Dans cette fameuse semaine du mercredi 6 mai de sorties d’avant Cannes, j’ai eu la chance de voir 5 films en avant première, et parmi ces 5 films, trois dont j’ai eu envie de parler avant leur sorties, afin de les soutenir (les autres ne m’ont pas forcément déplu, mais moins que ceux là…
Et après "Zaneta" et "Hyena" ( mes chroniques d'hier et de ce matin) j’aimerais en ce lundi après midi vous dire quelques mots sur "Melody", un long métrage belge de Bernard Bellefroid dont le sujet a priori pourrait faire peur, mais dont le traitement efface toute crainte préalable.

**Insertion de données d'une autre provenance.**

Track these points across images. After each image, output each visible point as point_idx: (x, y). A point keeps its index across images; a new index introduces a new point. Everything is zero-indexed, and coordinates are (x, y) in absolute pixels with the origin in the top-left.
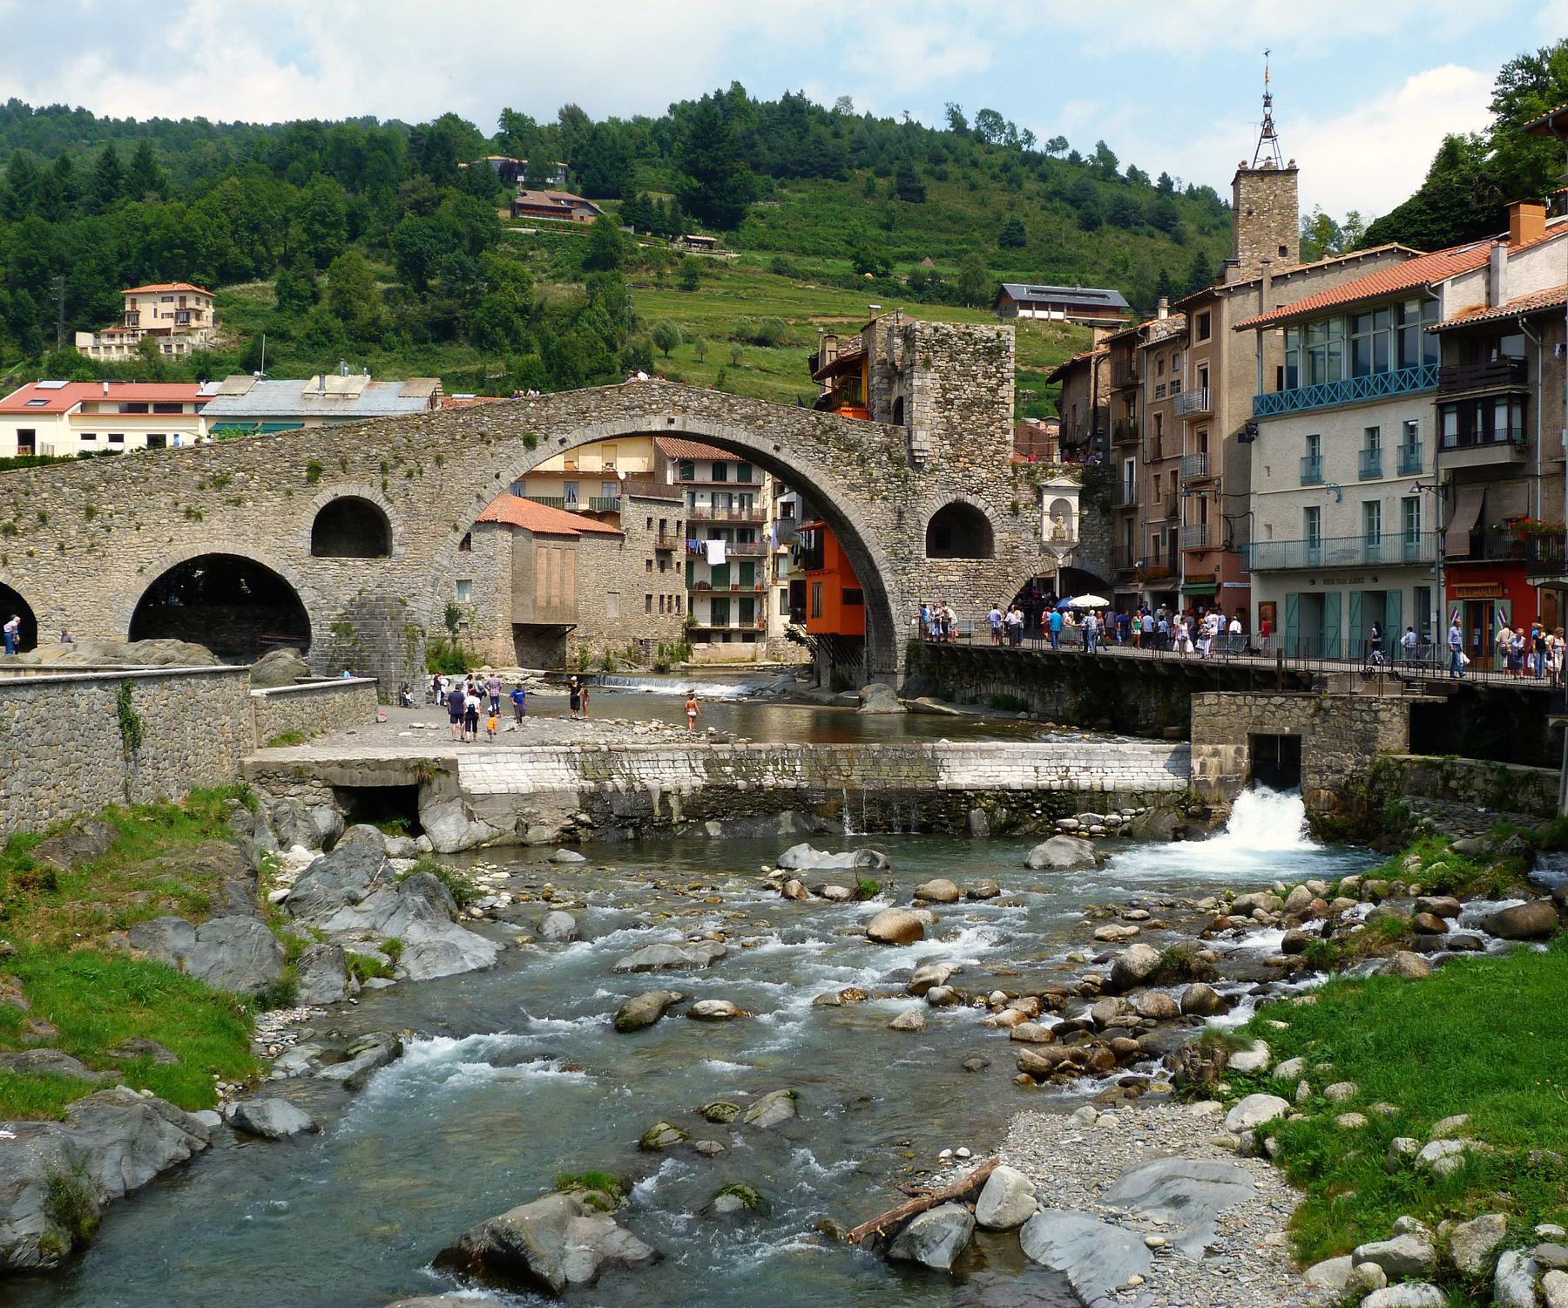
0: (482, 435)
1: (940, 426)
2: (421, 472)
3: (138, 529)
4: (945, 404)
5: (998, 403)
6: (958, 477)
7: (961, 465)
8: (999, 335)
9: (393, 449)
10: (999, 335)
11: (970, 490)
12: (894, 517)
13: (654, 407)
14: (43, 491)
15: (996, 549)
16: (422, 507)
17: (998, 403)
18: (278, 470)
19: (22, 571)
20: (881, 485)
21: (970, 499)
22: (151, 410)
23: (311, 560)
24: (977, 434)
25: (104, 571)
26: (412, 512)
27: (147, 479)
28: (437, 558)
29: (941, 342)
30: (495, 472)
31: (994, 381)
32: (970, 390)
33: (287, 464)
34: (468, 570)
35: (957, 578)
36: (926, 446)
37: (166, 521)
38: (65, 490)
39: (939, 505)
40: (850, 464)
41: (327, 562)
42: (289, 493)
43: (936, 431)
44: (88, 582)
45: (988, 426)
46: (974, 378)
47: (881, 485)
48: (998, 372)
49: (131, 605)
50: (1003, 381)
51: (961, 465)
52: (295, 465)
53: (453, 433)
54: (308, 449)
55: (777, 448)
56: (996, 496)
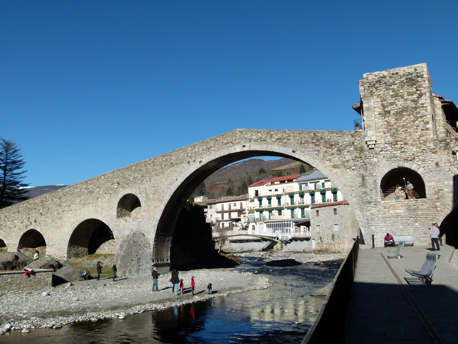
0: (171, 163)
1: (383, 127)
2: (150, 181)
3: (71, 211)
4: (385, 113)
5: (419, 107)
6: (398, 153)
7: (398, 146)
8: (416, 70)
9: (142, 173)
10: (416, 70)
11: (406, 160)
12: (360, 180)
13: (237, 141)
14: (49, 200)
15: (427, 192)
16: (151, 196)
17: (419, 107)
18: (108, 186)
19: (43, 228)
20: (351, 163)
21: (407, 165)
22: (286, 181)
23: (117, 219)
24: (406, 127)
25: (62, 227)
26: (148, 198)
27: (74, 193)
28: (156, 216)
29: (379, 82)
30: (176, 179)
31: (415, 96)
32: (400, 103)
33: (110, 184)
34: (336, 221)
35: (402, 211)
36: (374, 138)
37: (78, 208)
38: (54, 200)
39: (386, 170)
40: (333, 154)
41: (122, 220)
42: (111, 194)
43: (381, 130)
44: (58, 231)
45: (414, 121)
46: (402, 97)
47: (351, 163)
48: (417, 90)
49: (68, 238)
50: (420, 96)
51: (398, 146)
52: (113, 184)
53: (162, 165)
54: (117, 178)
55: (294, 152)
56: (424, 161)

Le sujet en question n'est autre que celui qui est venu frontalement sur le tapis l’an passé et qui a largement déclenché les passions et les (pas toujours brillantes) discussions, avec la loi pour le mariage pour tous (alors qu'il ne figurait pas même dans la loi au départ), c’est celui de la gestation pour autrui (GPA), autrement dit, même si plus personne, je pense ne l’ignore encore, le fait que des personnes stériles font appel à des mères porteuses pour avoir un enfant.
ON aurait donc pu craindre largement que le cinéaste Bertrand Bellefroid empare de ce sujet d'actualité pour en faire un film dossier classique, avec thèse anti thèse synthèse afin d’accompagner des débats télévisés du genre, mais heureusement le réalisateur namurois , contourne toute polémique et didactisme pour aller du côté de l'intime et l'humain et réaliser un mélodrame féminin subtil et assurément poignant.
En se focalisant sur l'histoire bouleversante de Melody, une jeune coiffeuse qui accepte de porter l'enfant d'une riche Anglaise, le film se propose en effet de nous offrir un double portrait et une double facette de la problématique liée à la GTA, à savoir l'impossibilité d'avoir un enfant d'un versant , et dans l'autre versant, les incertitudes liées entre la conscience de l'abandon et la volonté de disposer de son propre corps.
Résultat : un film intime et sensible qui a pour point de départ les mères porteuses, mais qui parle avant tout de filiation et d'adoption. Portrait psychologique très finement brossé , que ce soit celui de la mère porteuse comme de celle qui en fait la demande, la relation qui s’installe entre Melody et Emily pourrait être prévisible dans son shéma( deux personnes radicalement opposées qui vont finir par tisser des liens très intimes), et au contraire, elle se révèle juste et intense, grâce à l'écriture,subtile, qui évite pas mal de passages obligés, et la mise en scène, sobre mais au cordeau ( et qui s'attarde longuement sur les visages de ses protagonistes) de Bernard Bellefroid.
Cette réussite résulte aussi grandement à la performance de ses deux actrices.
Le cinéaste a eu le nez creux dans son casting pour choisir deux actrices splendides pour interpréter les rôles de la mère et de la fille : Lucy Debay, jeune comédienne belge et Rachael Blake une splendide comédienne australienne, reconnue dans son pays.L'opposition est parfaite entre Lucie Debay à la fois fragile et entière, et Rachael Blake ( aux faux airs de Charlotte Rampling), bouleversante et magnétique en femme de pouvoir, mais qui voit ses doutes la tirailler.
Le talent de Rachel Blake et Lucie Debay, justement récompensées par le prix des meilleures actrices au Festival du Film du Monde de Montréal, éclate littérallement dans toutes les scènes de ce film âpre de prime abord, mais si sensible et si délicat, à voir dès mercredi dans les salles, espérons nombreuses qui le programmeront.